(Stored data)
Segment Open
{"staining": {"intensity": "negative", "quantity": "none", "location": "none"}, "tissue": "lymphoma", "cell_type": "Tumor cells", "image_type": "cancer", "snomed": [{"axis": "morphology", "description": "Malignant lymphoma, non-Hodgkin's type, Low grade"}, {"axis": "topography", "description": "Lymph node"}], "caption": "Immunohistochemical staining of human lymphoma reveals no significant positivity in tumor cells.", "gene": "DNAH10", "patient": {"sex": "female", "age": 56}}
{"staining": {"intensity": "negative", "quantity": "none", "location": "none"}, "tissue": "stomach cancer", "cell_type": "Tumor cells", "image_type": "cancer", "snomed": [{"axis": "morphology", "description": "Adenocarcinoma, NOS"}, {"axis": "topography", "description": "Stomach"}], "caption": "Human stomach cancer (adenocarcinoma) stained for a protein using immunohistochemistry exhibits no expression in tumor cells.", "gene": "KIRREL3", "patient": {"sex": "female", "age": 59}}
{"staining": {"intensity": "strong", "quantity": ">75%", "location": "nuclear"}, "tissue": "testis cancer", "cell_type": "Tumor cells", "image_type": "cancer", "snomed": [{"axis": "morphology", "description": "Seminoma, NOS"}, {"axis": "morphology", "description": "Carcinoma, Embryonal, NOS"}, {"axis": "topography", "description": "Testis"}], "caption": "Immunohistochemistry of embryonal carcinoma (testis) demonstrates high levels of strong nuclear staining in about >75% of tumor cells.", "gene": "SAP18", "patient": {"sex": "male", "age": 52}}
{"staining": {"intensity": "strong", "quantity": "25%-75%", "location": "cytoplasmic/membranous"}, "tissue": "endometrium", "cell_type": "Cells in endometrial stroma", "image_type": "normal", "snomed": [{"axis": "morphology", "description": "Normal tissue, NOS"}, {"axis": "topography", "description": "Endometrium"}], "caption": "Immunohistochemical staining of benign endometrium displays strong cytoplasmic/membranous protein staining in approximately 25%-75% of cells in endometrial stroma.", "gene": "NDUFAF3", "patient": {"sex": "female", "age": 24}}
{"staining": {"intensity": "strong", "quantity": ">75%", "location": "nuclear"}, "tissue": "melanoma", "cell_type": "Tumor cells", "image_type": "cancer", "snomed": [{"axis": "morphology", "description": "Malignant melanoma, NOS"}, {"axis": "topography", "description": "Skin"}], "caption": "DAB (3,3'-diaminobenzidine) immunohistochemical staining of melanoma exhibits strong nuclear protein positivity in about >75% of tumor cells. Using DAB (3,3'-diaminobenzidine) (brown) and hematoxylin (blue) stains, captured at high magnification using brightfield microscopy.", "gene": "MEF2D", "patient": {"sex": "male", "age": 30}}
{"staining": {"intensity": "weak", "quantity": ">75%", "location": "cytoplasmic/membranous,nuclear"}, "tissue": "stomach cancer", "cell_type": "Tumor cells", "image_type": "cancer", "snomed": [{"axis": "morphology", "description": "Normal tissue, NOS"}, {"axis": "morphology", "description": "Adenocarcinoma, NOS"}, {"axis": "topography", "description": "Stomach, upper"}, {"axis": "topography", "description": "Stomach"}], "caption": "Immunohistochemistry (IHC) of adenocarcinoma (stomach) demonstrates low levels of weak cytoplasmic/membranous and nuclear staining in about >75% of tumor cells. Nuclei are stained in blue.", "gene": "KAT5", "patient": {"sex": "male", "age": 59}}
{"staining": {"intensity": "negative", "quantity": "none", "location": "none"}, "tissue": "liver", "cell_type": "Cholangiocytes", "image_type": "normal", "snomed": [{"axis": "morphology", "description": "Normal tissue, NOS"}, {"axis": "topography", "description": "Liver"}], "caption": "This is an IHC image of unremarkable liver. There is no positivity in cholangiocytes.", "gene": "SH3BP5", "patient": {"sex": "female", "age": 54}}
Segment Closed
## Activity
Repeat the data in its entirety, exactly as written.

## Exercise output
{"staining": {"intensity": "negative", "quantity": "none", "location": "none"}, "tissue": "lymphoma", "cell_type": "Tumor cells", "image_type": "cancer", "snomed": [{"axis": "morphology", "description": "Malignant lymphoma, non-Hodgkin's type, Low grade"}, {"axis": "topography", "description": "Lymph node"}], "caption": "Immunohistochemical staining of human lymphoma reveals no significant positivity in tumor cells.", "gene": "DNAH10", "patient": {"sex": "female", "age": 56}}
{"staining": {"intensity": "negative", "quantity": "none", "location": "none"}, "tissue": "stomach cancer", "cell_type": "Tumor cells", "image_type": "cancer", "snomed": [{"axis": "morphology", "description": "Adenocarcinoma, NOS"}, {"axis": "topography", "description": "Stomach"}], "caption": "Human stomach cancer (adenocarcinoma) stained for a protein using immunohistochemistry exhibits no expression in tumor cells.", "gene": "KIRREL3", "patient": {"sex": "female", "age": 59}}
{"staining": {"intensity": "strong", "quantity": ">75%", "location": "nuclear"}, "tissue": "testis cancer", "cell_type": "Tumor cells", "image_type": "cancer", "snomed": [{"axis": "morphology", "description": "Seminoma, NOS"}, {"axis": "morphology", "description": "Carcinoma, Embryonal, NOS"}, {"axis": "topography", "description": "Testis"}], "caption": "Immunohistochemistry of embryonal carcinoma (testis) demonstrates high levels of strong nuclear staining in about >75% of tumor cells.", "gene": "SAP18", "patient": {"sex": "male", "age": 52}}
{"staining": {"intensity": "strong", "quantity": "25%-75%", "location": "cytoplasmic/membranous"}, "tissue": "endometrium", "cell_type": "Cells in endometrial stroma", "image_type": "normal", "snomed": [{"axis": "morphology", "description": "Normal tissue, NOS"}, {"axis": "topography", "description": "Endometrium"}], "caption": "Immunohistochemical staining of benign endometrium displays strong cytoplasmic/membranous protein staining in approximately 25%-75% of cells in endometrial stroma.", "gene": "NDUFAF3", "patient": {"sex": "female", "age": 24}}
{"staining": {"intensity": "strong", "quantity": ">75%", "location": "nuclear"}, "tissue": "melanoma", "cell_type": "Tumor cells", "image_type": "cancer", "snomed": [{"axis": "morphology", "description": "Malignant melanoma, NOS"}, {"axis": "topography", "description": "Skin"}], "caption": "DAB (3,3'-diaminobenzidine) immunohistochemical staining of melanoma exhibits strong nuclear protein positivity in about >75% of tumor cells. Using DAB (3,3'-diaminobenzidine) (brown) and hematoxylin (blue) stains, captured at high magnification using brightfield microscopy.", "gene": "MEF2D", "patient": {"sex": "male", "age": 30}}
{"staining": {"intensity": "weak", "quantity": ">75%", "location": "cytoplasmic/membranous,nuclear"}, "tissue": "stomach cancer", "cell_type": "Tumor cells", "image_type": "cancer", "snomed": [{"axis": "morphology", "description": "Normal tissue, NOS"}, {"axis": "morphology", "description": "Adenocarcinoma, NOS"}, {"axis": "topography", "description": "Stomach, upper"}, {"axis": "topography", "description": "Stomach"}], "caption": "Immunohistochemistry (IHC) of adenocarcinoma (stomach) demonstrates low levels of weak cytoplasmic/membranous and nuclear staining in about >75% of tumor cells. Nuclei are stained in blue.", "gene": "KAT5", "patient": {"sex": "male", "age": 59}}
{"staining": {"intensity": "negative", "quantity": "none", "location": "none"}, "tissue": "liver", "cell_type": "Cholangiocytes", "image_type": "normal", "snomed": [{"axis": "morphology", "description": "Normal tissue, NOS"}, {"axis": "topography", "description": "Liver"}], "caption": "This is an IHC image of unremarkable liver. There is no positivity in cholangiocytes.", "gene": "SH3BP5", "patient": {"sex": "female", "age": 54}}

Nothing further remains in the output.